*ACTIONS TO TAKE*:
a) Reproduce the passage on Ravel's house and estate from "In his later" up to and including "state of repair.".
b) According to the passage on Ravel's house and estate, what did Le Point report in 2000?
Start of EXTRACT
After Ravel's death, his brother and legatee, Édouard, turned the composer's house at Montfort-l'Amaury into a museum, leaving it substantially as Ravel had known it. The Maison-musée de Maurice Ravel remains open for guided tours.

In his later years, Édouard Ravel declared his intention to leave the bulk of the composer's estate to the city of Paris for the endowment of a Nobel Prize in music, but evidently changed his mind. After his death in 1960, the estate passed through several hands. Despite the substantial royalties paid for performing Ravel's music, the news magazine Le Point reported in 2000 that it was unclear who the beneficiaries were. The British newspaper The Guardian reported in 2001 that no money from royalties had been forthcoming for the maintenance of the Ravel museum at Montfort-l'Amaury, which was in a poor state of repair.
End of EXTRACT
Start of INFORMATION
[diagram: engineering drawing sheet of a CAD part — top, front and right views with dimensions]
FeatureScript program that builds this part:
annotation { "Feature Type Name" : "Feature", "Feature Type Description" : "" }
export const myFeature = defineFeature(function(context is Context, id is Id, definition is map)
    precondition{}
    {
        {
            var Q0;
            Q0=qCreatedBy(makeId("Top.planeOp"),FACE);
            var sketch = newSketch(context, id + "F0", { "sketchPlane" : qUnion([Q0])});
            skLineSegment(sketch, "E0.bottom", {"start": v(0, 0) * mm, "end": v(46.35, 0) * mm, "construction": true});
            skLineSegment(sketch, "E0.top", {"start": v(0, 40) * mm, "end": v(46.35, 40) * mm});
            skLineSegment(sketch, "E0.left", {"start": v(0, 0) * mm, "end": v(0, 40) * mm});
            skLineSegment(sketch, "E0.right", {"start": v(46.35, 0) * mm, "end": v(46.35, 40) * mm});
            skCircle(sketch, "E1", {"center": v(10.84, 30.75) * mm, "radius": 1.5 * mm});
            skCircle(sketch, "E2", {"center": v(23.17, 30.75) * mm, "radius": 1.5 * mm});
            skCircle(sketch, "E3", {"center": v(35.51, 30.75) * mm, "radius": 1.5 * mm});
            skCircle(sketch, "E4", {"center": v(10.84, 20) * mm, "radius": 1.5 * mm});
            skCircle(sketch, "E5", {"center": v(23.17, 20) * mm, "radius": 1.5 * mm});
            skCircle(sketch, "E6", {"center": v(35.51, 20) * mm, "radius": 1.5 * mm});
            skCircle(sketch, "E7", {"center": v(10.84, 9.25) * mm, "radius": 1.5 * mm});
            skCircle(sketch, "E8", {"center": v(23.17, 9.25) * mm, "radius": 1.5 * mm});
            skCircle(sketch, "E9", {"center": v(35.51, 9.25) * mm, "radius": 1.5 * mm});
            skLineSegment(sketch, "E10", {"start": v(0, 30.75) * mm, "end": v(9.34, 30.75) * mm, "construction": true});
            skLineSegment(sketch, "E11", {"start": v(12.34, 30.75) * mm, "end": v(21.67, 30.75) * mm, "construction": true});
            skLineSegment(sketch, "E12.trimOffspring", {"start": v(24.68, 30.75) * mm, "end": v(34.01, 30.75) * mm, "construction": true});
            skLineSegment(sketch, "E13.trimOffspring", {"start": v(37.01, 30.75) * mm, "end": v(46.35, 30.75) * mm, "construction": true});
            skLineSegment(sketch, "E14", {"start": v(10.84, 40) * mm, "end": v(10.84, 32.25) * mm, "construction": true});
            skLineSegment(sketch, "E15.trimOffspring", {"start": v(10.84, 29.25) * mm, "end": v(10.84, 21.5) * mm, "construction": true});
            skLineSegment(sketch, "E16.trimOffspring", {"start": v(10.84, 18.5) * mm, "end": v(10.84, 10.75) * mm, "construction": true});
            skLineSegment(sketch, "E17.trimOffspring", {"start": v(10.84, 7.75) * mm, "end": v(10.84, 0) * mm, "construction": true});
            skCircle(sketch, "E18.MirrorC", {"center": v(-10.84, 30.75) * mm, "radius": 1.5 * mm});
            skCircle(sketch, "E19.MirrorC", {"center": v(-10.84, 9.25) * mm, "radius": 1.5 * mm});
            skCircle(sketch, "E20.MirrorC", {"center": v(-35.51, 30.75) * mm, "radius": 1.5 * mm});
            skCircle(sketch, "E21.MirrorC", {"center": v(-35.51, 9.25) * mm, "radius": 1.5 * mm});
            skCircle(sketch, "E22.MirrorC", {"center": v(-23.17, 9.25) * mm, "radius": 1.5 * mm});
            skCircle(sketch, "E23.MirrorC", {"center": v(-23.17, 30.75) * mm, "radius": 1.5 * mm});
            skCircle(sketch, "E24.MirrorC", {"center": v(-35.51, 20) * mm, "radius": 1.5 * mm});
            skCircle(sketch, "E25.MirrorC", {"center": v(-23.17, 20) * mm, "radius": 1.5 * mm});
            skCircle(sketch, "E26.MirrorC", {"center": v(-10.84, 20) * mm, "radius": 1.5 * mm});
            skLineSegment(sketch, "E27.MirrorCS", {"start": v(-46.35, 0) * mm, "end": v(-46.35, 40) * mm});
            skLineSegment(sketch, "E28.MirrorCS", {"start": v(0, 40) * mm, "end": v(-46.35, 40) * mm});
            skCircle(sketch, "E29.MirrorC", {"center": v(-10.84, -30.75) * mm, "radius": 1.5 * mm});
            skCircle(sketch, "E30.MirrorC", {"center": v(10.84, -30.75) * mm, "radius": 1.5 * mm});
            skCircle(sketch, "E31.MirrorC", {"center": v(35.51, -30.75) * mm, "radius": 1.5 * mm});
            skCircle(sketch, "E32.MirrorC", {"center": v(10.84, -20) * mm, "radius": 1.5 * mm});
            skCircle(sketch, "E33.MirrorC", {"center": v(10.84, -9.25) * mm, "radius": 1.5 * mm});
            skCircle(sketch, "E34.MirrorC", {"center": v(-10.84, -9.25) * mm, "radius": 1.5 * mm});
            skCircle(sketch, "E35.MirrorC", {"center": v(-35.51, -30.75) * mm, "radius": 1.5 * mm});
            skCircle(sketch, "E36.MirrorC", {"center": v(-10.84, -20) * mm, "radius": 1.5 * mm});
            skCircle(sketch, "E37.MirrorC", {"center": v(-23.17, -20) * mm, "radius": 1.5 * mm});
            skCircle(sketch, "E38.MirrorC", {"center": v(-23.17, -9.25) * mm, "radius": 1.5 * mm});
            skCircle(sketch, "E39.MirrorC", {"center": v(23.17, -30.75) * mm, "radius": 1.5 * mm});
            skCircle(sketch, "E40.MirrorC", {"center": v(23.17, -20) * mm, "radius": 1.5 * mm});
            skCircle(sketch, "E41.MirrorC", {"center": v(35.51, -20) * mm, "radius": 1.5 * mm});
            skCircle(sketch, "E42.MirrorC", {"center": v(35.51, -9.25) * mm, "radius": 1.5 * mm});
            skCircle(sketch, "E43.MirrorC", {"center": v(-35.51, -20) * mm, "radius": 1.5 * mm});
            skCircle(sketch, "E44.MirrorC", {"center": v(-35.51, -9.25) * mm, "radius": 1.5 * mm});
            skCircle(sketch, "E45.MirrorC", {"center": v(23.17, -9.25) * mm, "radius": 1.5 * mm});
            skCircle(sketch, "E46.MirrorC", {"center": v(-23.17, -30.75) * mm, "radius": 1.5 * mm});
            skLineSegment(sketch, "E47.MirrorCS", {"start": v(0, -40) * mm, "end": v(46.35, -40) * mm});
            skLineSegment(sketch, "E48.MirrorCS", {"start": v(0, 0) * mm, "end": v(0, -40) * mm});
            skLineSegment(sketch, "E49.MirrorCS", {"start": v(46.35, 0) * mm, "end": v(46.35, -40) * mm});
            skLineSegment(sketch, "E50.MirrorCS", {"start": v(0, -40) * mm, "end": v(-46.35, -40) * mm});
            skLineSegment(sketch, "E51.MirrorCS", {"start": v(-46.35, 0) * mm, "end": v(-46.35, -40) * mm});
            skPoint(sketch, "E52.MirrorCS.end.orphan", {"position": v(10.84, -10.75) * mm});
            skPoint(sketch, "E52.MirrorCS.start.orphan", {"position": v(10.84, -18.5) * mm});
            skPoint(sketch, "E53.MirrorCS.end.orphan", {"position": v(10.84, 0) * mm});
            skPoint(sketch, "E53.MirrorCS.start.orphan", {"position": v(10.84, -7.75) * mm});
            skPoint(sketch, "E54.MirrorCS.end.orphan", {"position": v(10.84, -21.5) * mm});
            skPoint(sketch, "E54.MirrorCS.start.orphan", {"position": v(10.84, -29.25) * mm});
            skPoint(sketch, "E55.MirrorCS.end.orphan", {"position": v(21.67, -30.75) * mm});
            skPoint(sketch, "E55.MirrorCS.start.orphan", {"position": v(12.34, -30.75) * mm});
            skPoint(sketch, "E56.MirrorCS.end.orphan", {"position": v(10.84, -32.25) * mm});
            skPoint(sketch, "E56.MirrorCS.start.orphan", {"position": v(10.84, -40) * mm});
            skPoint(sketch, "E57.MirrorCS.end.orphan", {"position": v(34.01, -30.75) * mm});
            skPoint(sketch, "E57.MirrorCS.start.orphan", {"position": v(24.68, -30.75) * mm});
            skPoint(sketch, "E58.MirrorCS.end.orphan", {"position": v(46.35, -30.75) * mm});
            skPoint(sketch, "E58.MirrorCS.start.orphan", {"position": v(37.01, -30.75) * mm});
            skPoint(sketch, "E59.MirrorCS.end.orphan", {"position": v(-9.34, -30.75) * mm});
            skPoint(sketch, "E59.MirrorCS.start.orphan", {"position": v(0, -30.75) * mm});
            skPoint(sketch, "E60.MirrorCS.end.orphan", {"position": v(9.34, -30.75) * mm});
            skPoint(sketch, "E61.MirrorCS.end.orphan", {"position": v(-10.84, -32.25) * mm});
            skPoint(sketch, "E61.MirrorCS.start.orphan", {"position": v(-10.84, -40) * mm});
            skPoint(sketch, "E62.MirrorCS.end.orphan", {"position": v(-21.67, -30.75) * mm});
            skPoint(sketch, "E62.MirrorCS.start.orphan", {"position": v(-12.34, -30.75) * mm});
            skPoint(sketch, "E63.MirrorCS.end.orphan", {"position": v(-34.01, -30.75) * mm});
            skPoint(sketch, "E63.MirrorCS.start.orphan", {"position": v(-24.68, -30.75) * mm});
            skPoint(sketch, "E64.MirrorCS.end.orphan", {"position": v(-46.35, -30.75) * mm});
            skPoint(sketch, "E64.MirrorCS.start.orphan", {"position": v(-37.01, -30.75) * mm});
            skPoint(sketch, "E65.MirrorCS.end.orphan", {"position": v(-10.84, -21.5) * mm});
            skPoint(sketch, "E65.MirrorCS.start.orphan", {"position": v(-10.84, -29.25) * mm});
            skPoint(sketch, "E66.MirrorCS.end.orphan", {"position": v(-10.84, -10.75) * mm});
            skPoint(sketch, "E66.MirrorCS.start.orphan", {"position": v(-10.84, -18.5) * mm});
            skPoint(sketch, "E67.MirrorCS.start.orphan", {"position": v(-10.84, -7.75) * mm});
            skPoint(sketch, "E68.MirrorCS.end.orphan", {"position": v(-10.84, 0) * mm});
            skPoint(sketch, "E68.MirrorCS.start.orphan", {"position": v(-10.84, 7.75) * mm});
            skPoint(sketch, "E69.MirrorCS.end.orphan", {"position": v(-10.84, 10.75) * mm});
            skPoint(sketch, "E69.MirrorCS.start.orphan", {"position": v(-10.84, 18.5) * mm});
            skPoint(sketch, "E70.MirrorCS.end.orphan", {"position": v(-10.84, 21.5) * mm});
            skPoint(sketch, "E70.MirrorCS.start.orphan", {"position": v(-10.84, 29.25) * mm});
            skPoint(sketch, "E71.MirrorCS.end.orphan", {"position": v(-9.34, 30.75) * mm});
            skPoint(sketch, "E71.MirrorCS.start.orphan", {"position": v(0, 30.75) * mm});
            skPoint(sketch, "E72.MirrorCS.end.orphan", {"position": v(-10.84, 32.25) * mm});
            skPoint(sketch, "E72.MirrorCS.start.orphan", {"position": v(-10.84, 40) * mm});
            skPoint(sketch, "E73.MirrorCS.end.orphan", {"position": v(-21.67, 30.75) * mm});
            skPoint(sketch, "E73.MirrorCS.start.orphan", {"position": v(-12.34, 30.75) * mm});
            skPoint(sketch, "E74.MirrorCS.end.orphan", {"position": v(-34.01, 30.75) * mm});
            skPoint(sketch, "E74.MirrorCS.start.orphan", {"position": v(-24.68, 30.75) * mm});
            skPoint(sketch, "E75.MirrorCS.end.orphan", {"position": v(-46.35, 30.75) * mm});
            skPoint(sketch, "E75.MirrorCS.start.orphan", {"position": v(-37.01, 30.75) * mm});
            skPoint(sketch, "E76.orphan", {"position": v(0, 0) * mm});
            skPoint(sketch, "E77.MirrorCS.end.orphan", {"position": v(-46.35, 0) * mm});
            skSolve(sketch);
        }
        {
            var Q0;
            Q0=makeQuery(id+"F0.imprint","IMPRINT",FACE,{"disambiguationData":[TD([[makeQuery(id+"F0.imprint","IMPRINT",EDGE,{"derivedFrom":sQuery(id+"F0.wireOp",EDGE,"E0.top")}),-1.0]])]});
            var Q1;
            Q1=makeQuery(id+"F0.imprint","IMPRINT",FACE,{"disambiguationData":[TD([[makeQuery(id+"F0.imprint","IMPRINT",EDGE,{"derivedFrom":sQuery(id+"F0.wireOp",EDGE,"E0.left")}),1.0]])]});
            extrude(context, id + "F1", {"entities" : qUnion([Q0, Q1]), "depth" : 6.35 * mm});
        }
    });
End of INFORMATION
*SOLUTIONS TO THE PROBLEMS*:
a)
In his later years, Édouard Ravel declared his intention to leave the bulk of the composer's estate to the city of Paris for the endowment of a Nobel Prize in music, but evidently changed his mind. After his death in 1960, the estate passed through several hands. Despite the substantial royalties paid for performing Ravel's music, the news magazine Le Point reported in 2000 that it was unclear who the beneficiaries were. The British newspaper The Guardian reported in 2001 that no money from royalties had been forthcoming for the maintenance of the Ravel museum at Montfort-l'Amaury, which was in a poor state of repair.

b) It reported that it was unclear who the beneficiaries of Ravel's estate were.